━━━━━ SOURCE RECORDS ━━━━━

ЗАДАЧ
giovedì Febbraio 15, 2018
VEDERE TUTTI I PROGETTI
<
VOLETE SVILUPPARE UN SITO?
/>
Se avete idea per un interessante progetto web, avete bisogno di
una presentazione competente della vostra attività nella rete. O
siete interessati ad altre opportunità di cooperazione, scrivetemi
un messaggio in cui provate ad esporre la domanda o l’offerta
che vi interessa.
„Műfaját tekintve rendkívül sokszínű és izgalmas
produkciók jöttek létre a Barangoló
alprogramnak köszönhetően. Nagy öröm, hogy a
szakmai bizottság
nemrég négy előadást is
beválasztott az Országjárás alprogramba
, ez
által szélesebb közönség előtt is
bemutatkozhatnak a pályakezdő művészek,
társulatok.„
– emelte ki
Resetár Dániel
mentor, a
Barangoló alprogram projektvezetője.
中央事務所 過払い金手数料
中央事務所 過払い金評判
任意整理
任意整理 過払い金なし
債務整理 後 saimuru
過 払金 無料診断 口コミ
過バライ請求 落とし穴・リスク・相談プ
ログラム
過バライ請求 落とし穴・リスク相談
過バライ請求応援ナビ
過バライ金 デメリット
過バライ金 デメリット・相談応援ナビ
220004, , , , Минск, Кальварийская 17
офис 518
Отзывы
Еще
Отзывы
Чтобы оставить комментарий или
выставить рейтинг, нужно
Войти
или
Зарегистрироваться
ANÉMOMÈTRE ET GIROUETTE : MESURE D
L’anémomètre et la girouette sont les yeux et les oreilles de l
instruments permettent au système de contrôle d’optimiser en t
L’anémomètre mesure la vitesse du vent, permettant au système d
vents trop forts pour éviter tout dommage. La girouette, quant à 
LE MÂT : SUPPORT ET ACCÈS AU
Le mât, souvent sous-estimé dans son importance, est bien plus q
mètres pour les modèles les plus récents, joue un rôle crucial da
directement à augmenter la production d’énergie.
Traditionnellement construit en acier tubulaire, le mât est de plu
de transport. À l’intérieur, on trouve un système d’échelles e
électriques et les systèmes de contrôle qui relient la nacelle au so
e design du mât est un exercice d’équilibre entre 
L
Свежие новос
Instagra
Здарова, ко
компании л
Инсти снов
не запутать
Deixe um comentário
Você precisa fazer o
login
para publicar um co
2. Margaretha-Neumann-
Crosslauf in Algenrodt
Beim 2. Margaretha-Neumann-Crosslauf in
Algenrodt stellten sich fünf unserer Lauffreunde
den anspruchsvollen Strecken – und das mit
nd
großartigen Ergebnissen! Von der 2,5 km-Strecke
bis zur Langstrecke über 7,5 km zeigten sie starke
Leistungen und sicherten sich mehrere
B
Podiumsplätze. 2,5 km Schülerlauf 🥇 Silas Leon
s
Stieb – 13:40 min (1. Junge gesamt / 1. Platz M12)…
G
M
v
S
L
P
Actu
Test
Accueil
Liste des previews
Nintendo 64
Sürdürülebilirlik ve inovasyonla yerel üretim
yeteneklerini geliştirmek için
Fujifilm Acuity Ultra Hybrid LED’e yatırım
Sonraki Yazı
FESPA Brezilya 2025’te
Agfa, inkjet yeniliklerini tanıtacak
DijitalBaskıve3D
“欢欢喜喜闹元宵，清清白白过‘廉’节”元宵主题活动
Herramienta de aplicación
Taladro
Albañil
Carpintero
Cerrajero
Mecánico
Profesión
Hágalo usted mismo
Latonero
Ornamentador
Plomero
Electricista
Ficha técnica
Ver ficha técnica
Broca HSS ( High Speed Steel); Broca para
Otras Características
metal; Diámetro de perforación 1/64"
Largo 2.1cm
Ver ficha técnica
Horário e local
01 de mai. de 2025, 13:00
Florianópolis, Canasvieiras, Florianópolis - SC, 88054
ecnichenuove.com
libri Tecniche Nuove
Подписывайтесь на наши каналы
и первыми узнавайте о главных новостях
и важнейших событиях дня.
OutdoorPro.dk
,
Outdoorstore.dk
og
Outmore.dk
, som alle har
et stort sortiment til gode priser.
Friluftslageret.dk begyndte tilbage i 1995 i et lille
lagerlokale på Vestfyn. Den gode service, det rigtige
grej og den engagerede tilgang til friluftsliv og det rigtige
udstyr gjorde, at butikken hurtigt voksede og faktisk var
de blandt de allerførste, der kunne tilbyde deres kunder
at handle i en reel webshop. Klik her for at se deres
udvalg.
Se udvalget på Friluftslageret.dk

━━━━━

TASK ITEM: Extract every line of the data above that contains the string "Barangoló", treating uppercase and lowercase as different.

COMPLETED TASK:
produkciók jöttek létre a Barangoló
Barangoló alprogram projektvezetője.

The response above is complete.